Start of Exercise passage
Limbo begins with a smile, and with a cautionary tale about the mixed signals that a smile can send. Its first image is a large, crudely chalked smiley-face on a blackboard, as Helga (Sidse Babett Knudsen) and Boris (Kenneth Collard) rôle-play a scenario in which a man on the dance floor misconstrues a woman’s smile and overplays his advance. This lesson in reading (and misreading) cultural cues is being given to a bewildered all-male class of asylum seekers for whom the English language is foreign and the United Kingdom is still an alien environment requiring sensitive navigation. After all, one false step and these young men from trouble spots around the world could find themselves being summarily sent back.
Freddie Mercury fan and chicken obsessive Farhad (Vikash Bhai), from Afghanistan, believes that you can tell from someone’s eyes if they are smiling even if their mouth is covered. It is easy to guess in the case of the film’s protagonist Omar (Amir El-Masry), as he practically never smiles. He is a sombre, serious man, unhappily severed from his Syrian home and family, and unsure what life in Britain will bring, or even if he will have a life there. The ‘limbo’ of the title may refer to the fictitious island off the northern coast of Scotland where Omar and others have been deposited as they await, sometimes for years, the outcome of their asylum claims (and as they increase the small local population by 25%) – but the title also captures the liminal state in which they have become trapped, all exiles in the existential interstices between there and here, past and future.
End of Exercise passage
Required action - Please reproduce the part of the Limbo review between "Freddie Mercury fan" and "past and future.", inclusive, word for word.
Start of Data to examine
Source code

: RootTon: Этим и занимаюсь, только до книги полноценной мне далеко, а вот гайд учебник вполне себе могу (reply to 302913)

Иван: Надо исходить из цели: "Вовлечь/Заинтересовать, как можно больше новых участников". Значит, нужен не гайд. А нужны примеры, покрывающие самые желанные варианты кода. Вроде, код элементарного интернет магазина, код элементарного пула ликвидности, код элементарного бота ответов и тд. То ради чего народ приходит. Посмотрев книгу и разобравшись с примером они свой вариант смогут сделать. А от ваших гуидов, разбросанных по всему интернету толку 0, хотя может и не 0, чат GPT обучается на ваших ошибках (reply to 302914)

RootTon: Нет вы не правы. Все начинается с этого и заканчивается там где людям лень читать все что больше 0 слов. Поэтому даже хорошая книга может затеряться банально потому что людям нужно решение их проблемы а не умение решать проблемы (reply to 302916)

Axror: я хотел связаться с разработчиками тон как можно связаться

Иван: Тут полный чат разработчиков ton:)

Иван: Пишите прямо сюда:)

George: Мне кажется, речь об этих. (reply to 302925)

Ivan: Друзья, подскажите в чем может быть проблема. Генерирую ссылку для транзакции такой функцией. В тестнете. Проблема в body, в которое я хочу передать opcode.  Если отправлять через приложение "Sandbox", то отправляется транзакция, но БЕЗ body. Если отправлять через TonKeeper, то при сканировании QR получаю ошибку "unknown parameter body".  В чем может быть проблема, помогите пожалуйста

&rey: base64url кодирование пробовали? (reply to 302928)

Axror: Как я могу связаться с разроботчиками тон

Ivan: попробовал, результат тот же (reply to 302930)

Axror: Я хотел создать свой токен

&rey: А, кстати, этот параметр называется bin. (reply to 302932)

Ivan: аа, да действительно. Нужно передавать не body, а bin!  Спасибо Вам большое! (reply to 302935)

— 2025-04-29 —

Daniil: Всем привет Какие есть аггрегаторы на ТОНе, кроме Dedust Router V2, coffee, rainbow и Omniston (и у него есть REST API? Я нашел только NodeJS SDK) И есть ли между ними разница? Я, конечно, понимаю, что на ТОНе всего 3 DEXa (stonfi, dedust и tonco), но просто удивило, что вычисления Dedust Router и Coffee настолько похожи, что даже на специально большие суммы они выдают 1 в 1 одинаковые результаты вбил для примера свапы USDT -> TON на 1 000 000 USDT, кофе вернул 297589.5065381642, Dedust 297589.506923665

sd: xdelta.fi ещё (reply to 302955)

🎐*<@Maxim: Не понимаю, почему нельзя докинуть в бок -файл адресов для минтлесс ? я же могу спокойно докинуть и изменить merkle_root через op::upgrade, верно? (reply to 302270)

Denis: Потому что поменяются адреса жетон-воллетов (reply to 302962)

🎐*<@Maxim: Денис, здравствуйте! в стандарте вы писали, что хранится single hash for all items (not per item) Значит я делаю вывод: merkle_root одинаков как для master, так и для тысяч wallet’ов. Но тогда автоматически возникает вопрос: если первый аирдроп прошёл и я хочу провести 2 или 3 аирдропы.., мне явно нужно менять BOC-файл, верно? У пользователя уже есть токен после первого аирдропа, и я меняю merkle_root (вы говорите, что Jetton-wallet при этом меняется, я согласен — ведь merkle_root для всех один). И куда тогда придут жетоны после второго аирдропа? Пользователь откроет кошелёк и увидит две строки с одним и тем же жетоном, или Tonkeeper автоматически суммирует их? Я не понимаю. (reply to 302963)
End of Data to examine
Exercise result -
Freddie Mercury fan and chicken obsessive Farhad (Vikash Bhai), from Afghanistan, believes that you can tell from someone’s eyes if they are smiling even if their mouth is covered. It is easy to guess in the case of the film’s protagonist Omar (Amir El-Masry), as he practically never smiles. He is a sombre, serious man, unhappily severed from his Syrian home and family, and unsure what life in Britain will bring, or even if he will have a life there. The ‘limbo’ of the title may refer to the fictitious island off the northern coast of Scotland where Omar and others have been deposited as they await, sometimes for years, the outcome of their asylum claims (and as they increase the small local population by 25%) – but the title also captures the liminal state in which they have become trapped, all exiles in the existential interstices between there and here, past and future.